SELECTED TEXT —
Site: http://www.readyremote.com/faqs.asp?answer=16
The ability of any remote starter to actually start the vehicle is always at question when installing on a carbureted vehicle. We recommend first identifying how the vehicle starts in the morning when cold.
Case One:
If you press and hold the gas down while cranking the vehicle and the vehicle starts within 6 seconds, AND then as you release the starter you release the gas AND the vehicle then continues to run a full 10 minutes without any intervention then any remote start we manufacture combined with our carburetor kit will work just fine.
Case Two:
Case 1 will not start the vehicle BUT If you press the gas ONCE and release it, then turn the vehicle to start, cranking no more than 6 seconds, and the vehicle starts and runs 10 minutes without any further intervention than our 30 series units such as the 20036 plus our carburetor kit will work.
Case Three:
You don't need to touch the gas to start the vehicle. You are really lucky! Any of our remote starts will work, without needing the carburetor kit!

YOUR TASKS —
a – Answer these questions about the remote-starter passage:
(i) In Case One, how long must the vehicle keep running without any intervention?
(ii) Which unit is named as an example of the 30 series in Case Two?
(iii) In Case Three, is the carburetor kit required?
b – Write the next part of the remote-starter passage, picking up after its final sentence.
The material that comes after this point has no connection to the remote-starter passage.

SUPPLIED DATA —
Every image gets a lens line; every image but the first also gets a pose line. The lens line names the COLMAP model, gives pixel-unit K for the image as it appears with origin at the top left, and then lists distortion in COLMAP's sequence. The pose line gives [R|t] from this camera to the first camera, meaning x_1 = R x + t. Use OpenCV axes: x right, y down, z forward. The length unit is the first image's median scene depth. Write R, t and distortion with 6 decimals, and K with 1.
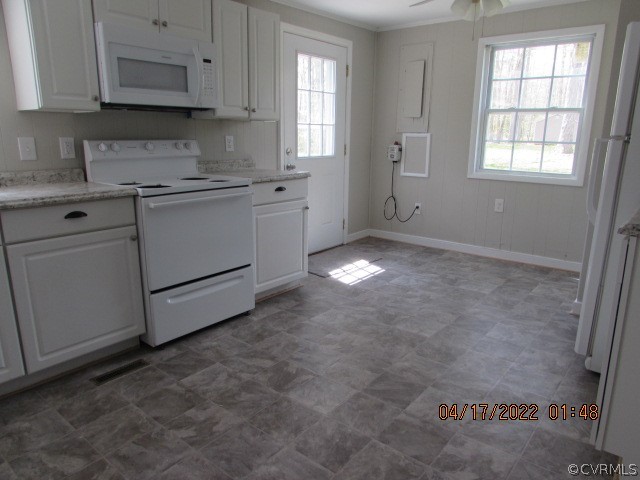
lens RADIAL K [[448.4, 0, 320.0], [0, 448.4, 240.0], [0, 0, 1]] dist [-0.033189, 0.006936]
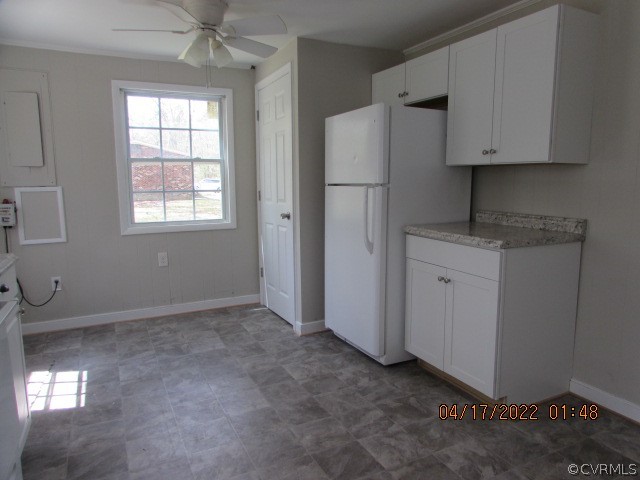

ANSWERS TO EACH TASK —
a –
(i) A full 10 minutes.
(ii) The 20036.
(iii) No. Any of the remote starts will work without it.

b –
Case four:
You have tried Case 1 and Case 2 above and cannot get either method to work. You either have to pump the gas multiple times, or keep tapping it just after the car starts for a few minutes -- or the car starts and stalls multiple times. In this case, a remote car starter cannot be installed unless the vehicle is repaired to start and run properly.

I don't know which case a cougar would be (hopefully case three) as I'm still dreaming about one (I'm still in the contemplation stage.. Wondering what I can do with one to make it a nice daily driver and such, and wondering whether or not a classic cat is the best course of action.)

Thanks!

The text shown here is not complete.